The 15 Most Downbeat Movie Endings of All Time
Everybody loves a happy ending. We, as an audience, love to see the protagonist prevail and see the story wrap up in a nice way. However, a downbeat ending is often more effective than an upbeat one. A good downer ending can shock the audience and lift the film to a whole new level.
In this list, we’ll look at 15 bleak, depressing, and pessimistic movie endings.
WARNING: Every single entry is a spoiler. Read at your own risk.
15. Being John Malkovich (Spike Jonze, 1999)
Directed by Spike Jonze and written by Charlie Kaufman, “Being John Malkovich” follows puppeteer Craig Schwartz (John Cusack) who takes a job on the seventh floor, where he discovers a small door that leads directly into the head of actor John Malkovich, who plays himself. Craig, alongside his wife Lotte (Cameron Diaz) and co-worker Maxine (Catherine Keener), begin charging $200 for others to enter Malkovich’s mind. Craig later discovers that he has the ability to control Malkovich, which makes the actor paranoid.
Lotte discovers that Craig’s boss Lester (Orson Bean) is aware of the portal to Malkovich’s mind and explains that once the person connected to the portal turns 44, it moves to an unborn child as its host. Craig stays in Malkovich’s body indefinitely and in this time impregnates Maxine. Shortly before Malkovich’s 44th birthday, Lester calls Malkovich and threatens to kill Maxine if Craig doesn’t leave Malkovich’s body.
After Craig ends the call, Lotte attempts to kill Maxine, but they fall through the portal, where Lotte reveals that she was inside Malkovich when her unborn child was conceived. Meanwhile, Craig leaves Malkovich’s body with Lester taking his place, but after discovering that Lotte and Maxine have pursued a relationship, Craig reenters the portal in an attempt to win back Maxine. Years later, Malkovich realizes he can prolong his life through Maxine’s daughter.
In the final scene, we learn that Craig has become trapped inside the portal, forced to watch Maxine and Lotte’s happy relationship through the young girl’s eyes.

..............................

GIVEN EXERCISE A: According to the movie endings text, at what point does the portal move to an unborn child as its host?
The rows that come next are unrelated to the text on movie endings.

GIVEN ENTRIES:
..............................

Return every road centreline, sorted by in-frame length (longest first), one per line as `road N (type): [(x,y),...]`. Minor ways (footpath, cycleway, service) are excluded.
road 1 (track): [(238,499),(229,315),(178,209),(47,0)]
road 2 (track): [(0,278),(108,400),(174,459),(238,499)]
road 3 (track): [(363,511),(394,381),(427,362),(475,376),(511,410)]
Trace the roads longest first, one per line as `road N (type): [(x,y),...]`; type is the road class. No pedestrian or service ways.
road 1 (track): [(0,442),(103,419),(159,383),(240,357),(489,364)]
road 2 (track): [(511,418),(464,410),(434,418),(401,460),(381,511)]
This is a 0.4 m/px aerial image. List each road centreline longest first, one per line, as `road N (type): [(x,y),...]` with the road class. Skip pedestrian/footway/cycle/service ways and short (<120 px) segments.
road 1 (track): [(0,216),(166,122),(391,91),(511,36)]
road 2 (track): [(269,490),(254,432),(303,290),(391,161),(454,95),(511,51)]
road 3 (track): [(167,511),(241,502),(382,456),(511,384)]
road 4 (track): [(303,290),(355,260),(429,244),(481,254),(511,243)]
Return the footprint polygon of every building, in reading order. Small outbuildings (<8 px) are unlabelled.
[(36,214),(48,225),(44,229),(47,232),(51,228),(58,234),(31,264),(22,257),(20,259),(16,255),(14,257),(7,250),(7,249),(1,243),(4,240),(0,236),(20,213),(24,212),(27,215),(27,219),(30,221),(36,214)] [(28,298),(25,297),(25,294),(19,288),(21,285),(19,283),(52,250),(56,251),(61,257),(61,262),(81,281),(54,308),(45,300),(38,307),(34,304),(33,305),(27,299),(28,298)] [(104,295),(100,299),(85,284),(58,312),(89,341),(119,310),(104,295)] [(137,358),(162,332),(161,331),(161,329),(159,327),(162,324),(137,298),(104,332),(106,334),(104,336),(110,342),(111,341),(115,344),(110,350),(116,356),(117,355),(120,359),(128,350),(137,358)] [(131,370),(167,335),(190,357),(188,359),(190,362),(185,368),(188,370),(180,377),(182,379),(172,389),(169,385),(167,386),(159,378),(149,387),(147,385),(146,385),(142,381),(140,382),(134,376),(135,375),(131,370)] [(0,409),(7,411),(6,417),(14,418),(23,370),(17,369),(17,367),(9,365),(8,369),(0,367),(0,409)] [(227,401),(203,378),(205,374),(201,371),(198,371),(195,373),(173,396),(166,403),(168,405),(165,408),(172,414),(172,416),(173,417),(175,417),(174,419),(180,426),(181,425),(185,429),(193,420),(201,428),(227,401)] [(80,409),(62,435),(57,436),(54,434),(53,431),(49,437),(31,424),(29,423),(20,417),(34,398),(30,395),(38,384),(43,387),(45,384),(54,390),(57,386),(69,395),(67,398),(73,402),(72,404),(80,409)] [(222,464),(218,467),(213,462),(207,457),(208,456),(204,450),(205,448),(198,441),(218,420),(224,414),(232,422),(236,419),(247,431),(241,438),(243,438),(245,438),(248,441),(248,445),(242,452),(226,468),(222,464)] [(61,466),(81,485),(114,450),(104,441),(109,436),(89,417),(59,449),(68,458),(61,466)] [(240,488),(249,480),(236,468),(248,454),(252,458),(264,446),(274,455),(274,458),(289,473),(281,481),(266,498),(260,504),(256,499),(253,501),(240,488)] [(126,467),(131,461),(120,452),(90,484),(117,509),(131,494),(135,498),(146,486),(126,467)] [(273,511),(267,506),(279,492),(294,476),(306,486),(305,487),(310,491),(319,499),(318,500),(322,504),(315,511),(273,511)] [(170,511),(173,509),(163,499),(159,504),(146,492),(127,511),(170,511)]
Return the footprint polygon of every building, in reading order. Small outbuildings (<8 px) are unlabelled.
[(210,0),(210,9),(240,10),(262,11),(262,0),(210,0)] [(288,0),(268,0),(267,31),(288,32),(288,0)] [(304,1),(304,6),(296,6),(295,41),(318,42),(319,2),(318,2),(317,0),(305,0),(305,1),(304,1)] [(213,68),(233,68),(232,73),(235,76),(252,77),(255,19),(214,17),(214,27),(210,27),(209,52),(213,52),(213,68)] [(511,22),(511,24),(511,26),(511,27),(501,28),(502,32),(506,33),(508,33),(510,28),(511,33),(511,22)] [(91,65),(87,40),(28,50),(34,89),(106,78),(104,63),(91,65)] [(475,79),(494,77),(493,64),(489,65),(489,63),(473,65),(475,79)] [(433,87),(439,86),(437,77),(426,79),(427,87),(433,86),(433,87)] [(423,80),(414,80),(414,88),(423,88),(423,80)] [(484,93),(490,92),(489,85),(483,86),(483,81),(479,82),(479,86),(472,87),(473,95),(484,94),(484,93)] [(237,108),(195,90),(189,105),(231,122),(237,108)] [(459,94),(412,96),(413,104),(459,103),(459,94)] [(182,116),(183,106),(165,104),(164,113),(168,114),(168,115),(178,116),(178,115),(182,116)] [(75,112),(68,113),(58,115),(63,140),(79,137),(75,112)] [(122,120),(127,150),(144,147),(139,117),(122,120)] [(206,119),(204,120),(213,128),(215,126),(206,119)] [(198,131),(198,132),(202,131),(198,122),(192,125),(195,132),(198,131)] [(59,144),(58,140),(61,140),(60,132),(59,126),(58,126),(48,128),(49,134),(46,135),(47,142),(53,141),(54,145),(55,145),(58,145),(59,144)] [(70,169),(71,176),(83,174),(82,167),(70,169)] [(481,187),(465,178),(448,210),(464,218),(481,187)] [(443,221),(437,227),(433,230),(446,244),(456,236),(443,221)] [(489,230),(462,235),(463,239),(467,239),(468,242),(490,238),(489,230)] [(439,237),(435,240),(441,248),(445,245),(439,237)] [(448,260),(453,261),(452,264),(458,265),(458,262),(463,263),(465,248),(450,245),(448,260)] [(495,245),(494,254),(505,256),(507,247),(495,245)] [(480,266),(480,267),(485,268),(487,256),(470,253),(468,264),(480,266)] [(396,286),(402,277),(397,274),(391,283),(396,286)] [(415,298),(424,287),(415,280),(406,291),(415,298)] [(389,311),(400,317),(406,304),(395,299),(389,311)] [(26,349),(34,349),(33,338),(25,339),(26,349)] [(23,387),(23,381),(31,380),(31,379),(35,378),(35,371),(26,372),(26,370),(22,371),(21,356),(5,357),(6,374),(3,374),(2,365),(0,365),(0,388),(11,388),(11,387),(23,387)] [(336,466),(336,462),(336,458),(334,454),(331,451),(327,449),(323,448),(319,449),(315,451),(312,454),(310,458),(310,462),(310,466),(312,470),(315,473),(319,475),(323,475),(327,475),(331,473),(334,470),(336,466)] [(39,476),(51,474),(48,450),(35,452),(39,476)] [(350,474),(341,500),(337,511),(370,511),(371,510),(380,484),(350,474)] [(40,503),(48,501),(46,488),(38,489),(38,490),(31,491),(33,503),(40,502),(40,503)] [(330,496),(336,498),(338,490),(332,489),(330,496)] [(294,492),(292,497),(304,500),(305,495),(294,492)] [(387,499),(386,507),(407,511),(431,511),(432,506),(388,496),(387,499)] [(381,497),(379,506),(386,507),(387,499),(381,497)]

..............................

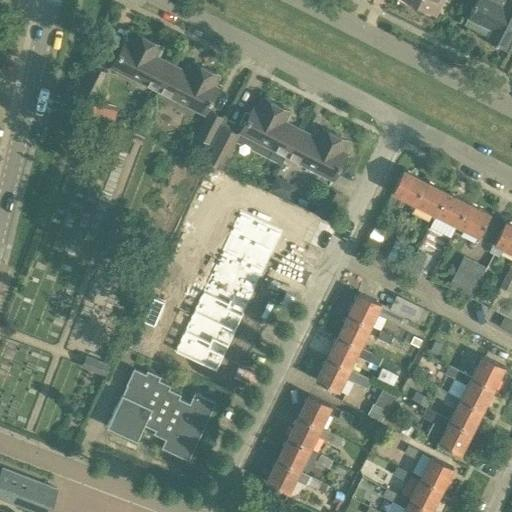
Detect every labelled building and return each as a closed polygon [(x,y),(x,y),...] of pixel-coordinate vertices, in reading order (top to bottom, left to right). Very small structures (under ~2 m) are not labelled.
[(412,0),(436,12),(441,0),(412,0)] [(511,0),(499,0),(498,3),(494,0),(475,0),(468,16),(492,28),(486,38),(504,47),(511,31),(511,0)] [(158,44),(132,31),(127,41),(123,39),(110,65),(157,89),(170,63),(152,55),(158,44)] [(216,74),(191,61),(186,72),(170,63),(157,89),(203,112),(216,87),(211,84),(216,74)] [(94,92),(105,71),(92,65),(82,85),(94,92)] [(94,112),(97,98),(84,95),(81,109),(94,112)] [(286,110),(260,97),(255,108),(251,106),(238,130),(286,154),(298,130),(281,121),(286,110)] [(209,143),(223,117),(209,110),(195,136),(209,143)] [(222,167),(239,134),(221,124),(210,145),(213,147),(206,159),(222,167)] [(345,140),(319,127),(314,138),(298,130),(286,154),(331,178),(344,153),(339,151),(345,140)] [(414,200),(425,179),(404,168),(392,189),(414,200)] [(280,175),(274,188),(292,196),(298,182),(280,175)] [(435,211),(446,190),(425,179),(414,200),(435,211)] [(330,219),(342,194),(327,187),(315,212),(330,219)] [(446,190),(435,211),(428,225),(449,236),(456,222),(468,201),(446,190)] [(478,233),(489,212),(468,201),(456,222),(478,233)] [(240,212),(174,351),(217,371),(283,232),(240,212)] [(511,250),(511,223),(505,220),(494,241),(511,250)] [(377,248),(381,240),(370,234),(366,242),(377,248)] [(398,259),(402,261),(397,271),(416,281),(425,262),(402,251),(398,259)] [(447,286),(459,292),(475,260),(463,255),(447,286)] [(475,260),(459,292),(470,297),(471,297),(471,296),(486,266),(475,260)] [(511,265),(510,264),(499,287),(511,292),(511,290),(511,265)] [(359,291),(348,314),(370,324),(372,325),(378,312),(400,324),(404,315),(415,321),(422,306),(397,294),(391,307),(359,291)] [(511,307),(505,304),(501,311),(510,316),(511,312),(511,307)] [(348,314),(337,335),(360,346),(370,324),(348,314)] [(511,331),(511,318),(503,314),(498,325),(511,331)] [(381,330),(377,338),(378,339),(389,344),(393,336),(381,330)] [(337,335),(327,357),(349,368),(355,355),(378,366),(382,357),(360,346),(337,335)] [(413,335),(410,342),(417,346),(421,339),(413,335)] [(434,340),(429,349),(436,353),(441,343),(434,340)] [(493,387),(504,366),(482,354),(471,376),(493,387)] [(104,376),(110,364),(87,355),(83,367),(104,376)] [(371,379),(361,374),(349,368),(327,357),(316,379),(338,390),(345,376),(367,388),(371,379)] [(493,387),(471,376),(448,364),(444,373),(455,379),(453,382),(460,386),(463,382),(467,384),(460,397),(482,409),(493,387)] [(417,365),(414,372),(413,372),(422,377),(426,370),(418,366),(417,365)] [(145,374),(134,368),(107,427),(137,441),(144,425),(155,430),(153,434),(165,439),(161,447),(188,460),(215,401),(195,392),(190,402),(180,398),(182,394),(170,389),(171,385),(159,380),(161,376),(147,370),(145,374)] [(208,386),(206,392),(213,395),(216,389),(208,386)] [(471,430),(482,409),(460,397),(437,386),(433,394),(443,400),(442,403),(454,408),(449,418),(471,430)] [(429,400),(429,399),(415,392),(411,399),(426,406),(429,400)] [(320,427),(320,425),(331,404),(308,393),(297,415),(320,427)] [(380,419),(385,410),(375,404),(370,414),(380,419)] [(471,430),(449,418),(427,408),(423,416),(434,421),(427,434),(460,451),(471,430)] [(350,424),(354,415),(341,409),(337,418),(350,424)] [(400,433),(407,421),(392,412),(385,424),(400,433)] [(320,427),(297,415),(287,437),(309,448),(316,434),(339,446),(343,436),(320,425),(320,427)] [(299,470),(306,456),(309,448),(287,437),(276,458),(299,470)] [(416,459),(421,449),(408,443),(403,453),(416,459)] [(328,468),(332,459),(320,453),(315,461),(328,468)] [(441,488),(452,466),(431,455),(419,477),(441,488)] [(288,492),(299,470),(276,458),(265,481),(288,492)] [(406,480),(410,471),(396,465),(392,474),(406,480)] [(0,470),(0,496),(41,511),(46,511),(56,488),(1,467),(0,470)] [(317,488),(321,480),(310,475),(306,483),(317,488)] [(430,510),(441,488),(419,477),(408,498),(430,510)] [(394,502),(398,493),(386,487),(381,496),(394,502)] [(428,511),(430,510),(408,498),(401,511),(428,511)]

..............................

GIVEN EXERCISE B: Print everything in the rows above from the line containing "Return every road" down to the line containing "3 (track): [(363,511),(394,381),(427,362),(475,376),(511,410)]", with both of those lines included.

EXERCISE OUTPUT A: Once the person connected to the portal turns 44.

EXERCISE OUTPUT B:
Return every road centreline, sorted by in-frame length (longest first), one per line as `road N (type): [(x,y),...]`. Minor ways (footpath, cycleway, service) are excluded.
road 1 (track): [(238,499),(229,315),(178,209),(47,0)]
road 2 (track): [(0,278),(108,400),(174,459),(238,499)]
road 3 (track): [(363,511),(394,381),(427,362),(475,376),(511,410)]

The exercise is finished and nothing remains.